>>

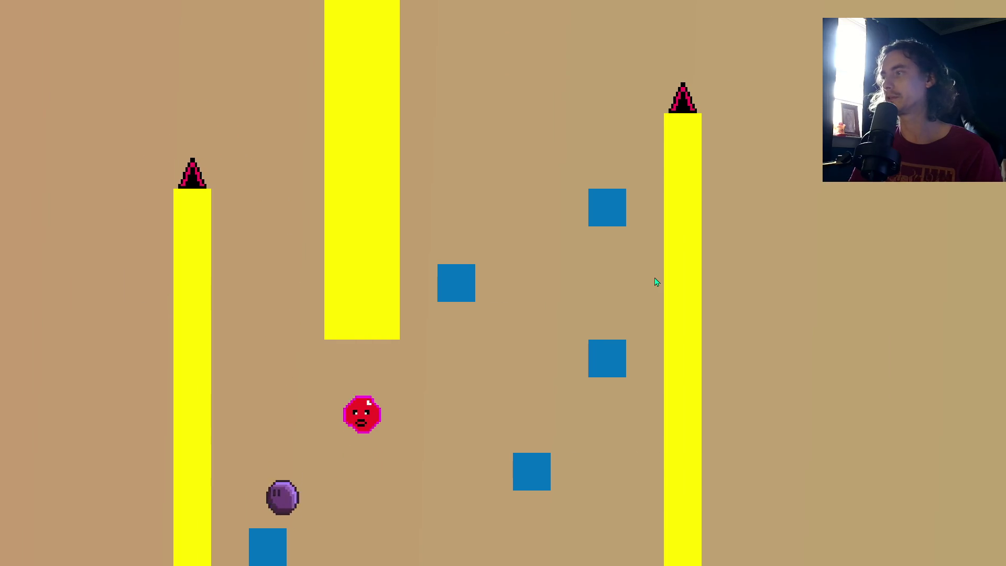
pyautogui.press('Up')
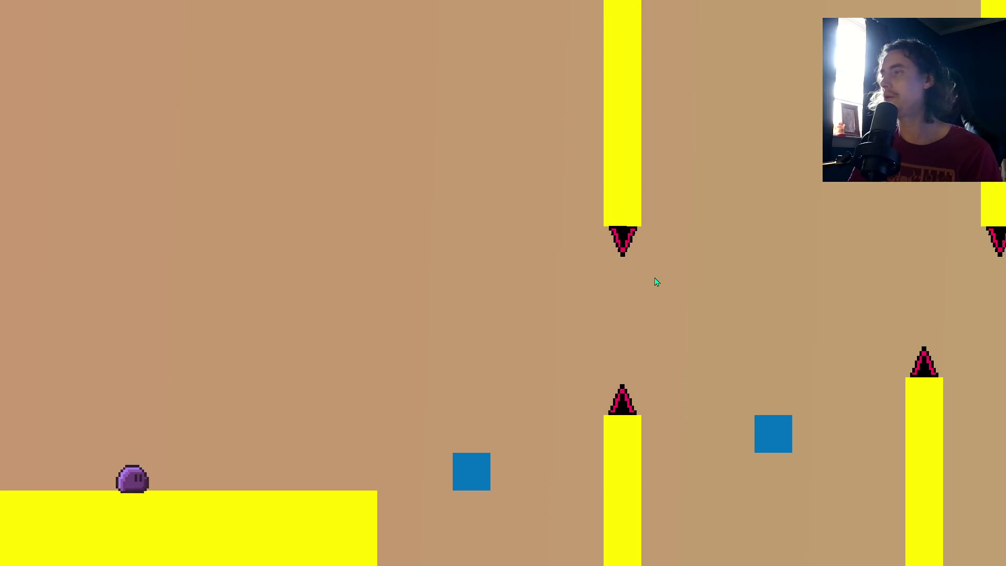
pyautogui.press('Up')
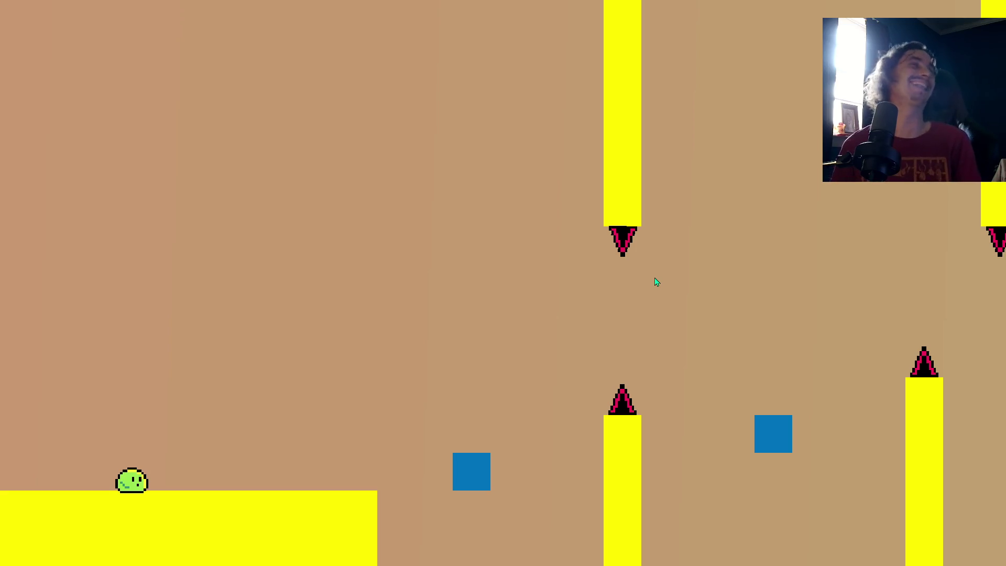
pyautogui.press('space')
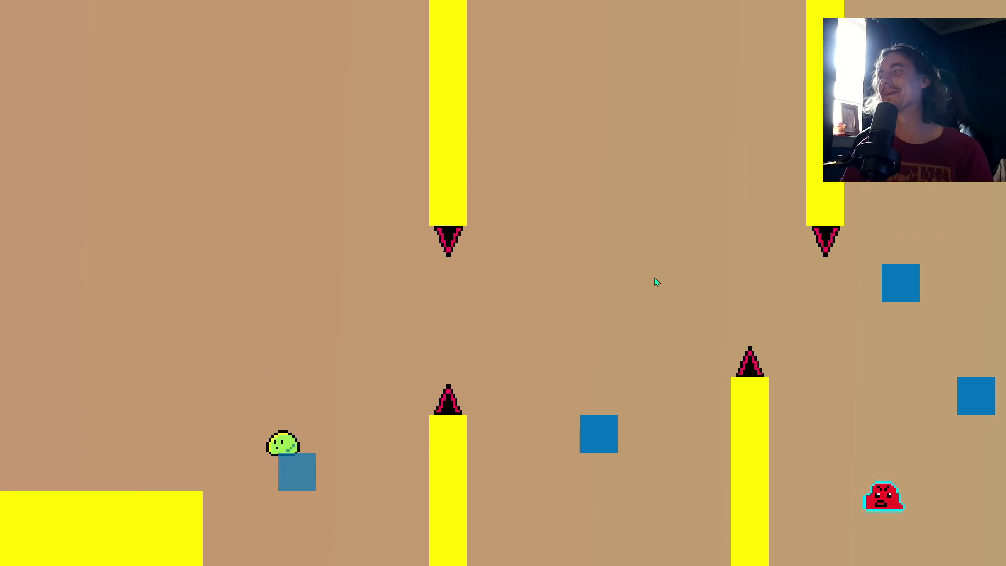
pyautogui.press('space')
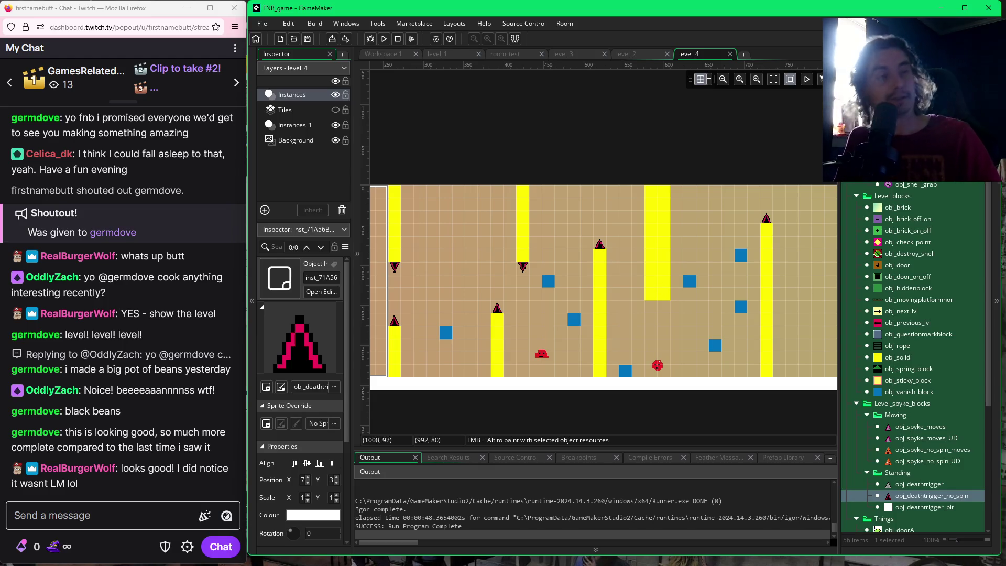
pyautogui.press('alt+Tab')
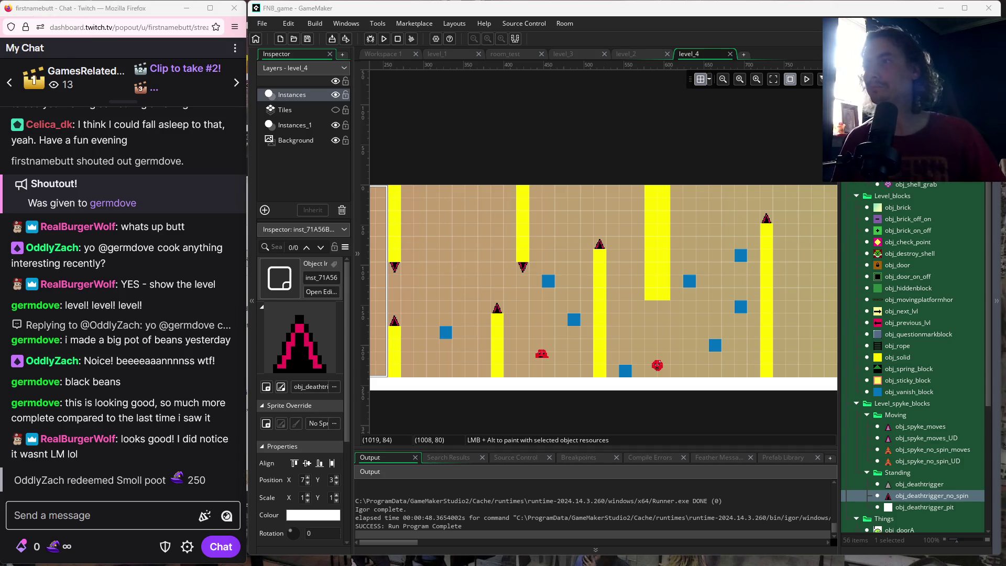
pyautogui.hscroll(5, 687, 351)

<<

**EXERCISE AIM**
Only the pictures are to be left out, and all of the data must otherwise be transcribed exactly.

**ANSWER SPACE**
pyautogui.press('Up')
pyautogui.press('Up')
pyautogui.press('space')
pyautogui.press('space')
pyautogui.press('alt+Tab')
pyautogui.hscroll(5, 687, 351)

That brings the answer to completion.